Former taxi driver Joseph Terrence Thomas, 32, a father of three, faces up to 25 years in jail for receiving funds from al Qaeda.
Thomas also faces two years in prison after he was found guilty of a second charge of possessing a false passport.
But the jury found Thomas not guilty of two charges he had intentionally provided support and resources to Osama bin Laden's militant network between July 2002 and January 2003.
His lawyer Rob Stary said Thomas had won a ''significant victory'' by being acquitted of the most serious charges of providing support and resources to a terrorist organisation.
The Victoria state Supreme Court jury of nine women and three men took just over two days to reach their verdicts.
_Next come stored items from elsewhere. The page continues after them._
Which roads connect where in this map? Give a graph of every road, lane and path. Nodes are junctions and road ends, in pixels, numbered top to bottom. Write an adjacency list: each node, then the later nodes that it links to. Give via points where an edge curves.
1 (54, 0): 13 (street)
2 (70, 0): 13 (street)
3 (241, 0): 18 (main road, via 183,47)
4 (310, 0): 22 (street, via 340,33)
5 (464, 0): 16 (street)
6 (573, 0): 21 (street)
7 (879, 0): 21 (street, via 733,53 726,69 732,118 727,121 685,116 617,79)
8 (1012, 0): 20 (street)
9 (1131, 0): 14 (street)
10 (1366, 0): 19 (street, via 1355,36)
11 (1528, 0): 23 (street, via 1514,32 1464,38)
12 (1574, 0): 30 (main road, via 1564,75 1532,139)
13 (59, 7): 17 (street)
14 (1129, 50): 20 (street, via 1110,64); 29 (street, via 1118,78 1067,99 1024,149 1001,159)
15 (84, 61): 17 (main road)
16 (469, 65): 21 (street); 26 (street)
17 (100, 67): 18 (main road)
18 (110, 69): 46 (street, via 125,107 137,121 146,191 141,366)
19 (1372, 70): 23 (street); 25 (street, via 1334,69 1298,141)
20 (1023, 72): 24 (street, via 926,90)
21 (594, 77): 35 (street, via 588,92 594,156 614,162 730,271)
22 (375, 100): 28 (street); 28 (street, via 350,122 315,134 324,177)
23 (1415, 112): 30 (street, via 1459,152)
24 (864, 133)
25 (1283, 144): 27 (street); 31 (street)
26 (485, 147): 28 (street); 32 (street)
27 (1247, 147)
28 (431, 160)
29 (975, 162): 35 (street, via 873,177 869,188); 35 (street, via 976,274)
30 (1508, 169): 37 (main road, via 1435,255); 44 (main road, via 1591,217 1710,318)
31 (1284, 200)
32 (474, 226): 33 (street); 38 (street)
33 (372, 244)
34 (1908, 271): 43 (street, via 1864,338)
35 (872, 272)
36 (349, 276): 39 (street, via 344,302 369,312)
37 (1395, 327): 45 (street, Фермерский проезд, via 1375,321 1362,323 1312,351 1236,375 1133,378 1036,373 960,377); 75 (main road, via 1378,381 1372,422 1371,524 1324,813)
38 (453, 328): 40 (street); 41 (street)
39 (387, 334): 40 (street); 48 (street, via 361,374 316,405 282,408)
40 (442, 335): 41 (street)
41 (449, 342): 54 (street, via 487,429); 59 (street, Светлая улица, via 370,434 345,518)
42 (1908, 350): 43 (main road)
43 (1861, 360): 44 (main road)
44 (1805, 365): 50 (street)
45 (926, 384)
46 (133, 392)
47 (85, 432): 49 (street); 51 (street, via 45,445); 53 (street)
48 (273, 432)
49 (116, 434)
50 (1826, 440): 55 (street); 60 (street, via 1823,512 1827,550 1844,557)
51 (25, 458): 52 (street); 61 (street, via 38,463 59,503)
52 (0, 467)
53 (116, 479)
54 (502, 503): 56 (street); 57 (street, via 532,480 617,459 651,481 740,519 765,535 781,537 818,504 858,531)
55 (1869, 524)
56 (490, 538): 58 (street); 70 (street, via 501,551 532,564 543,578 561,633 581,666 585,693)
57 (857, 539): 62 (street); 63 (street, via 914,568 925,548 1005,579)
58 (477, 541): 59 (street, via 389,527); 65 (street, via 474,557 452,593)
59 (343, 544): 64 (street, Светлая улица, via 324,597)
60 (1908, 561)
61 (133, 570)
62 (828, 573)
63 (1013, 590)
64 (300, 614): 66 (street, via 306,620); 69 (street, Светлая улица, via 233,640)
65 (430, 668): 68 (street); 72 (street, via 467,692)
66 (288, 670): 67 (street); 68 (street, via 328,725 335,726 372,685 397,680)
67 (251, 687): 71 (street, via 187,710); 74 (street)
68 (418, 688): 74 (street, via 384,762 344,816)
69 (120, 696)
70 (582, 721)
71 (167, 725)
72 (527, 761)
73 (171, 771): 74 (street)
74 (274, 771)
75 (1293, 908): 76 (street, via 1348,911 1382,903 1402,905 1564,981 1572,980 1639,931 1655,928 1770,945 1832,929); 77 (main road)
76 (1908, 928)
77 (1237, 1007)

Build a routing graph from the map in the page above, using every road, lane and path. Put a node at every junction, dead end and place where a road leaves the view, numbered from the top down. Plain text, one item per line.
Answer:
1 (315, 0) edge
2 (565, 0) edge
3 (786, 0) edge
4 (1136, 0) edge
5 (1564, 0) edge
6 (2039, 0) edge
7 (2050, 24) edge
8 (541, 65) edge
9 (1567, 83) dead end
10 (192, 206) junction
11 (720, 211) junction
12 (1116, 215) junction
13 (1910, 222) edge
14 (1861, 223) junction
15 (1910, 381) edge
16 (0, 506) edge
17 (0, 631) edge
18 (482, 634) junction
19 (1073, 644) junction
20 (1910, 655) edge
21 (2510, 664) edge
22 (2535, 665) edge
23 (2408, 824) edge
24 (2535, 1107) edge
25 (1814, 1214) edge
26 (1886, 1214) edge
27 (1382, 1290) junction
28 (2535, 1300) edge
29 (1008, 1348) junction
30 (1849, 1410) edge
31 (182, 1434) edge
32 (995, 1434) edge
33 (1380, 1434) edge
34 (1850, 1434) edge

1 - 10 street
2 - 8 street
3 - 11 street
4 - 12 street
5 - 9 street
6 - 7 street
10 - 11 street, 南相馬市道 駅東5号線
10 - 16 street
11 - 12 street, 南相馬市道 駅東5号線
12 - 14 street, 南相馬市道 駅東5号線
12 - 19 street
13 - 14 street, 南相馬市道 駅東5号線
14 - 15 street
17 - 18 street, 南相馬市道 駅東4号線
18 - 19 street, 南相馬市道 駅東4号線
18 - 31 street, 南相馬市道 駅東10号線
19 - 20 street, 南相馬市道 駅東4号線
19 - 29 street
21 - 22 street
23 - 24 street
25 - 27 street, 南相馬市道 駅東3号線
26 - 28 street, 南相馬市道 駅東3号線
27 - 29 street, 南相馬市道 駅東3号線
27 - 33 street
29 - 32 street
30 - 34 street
During a week-long trial, the prosecution said an al Qaeda agent named Khaled bin Attash gave Thomas $3,500 and a plane ticket back to Australia while he was in Pakistan.
Thomas was detained in Pakistan in 2003 and told Australian police during an interview there in March that year that Attash wanted him to conduct surveillance of military installations in Australia, prosecutor Nicolas Robinson told the court.
He said Thomas had trained at an al Qaeda camp in Afghanistan for three months in 2001 and had told police he had seen bin Laden in close quarters several times during that period.
Thomas's defence team said Thomas planned to use the money bin Attash gave him to help his family and not for terrorism.
The court remanded Thomas in custody for pre-sentence hearing on March 2.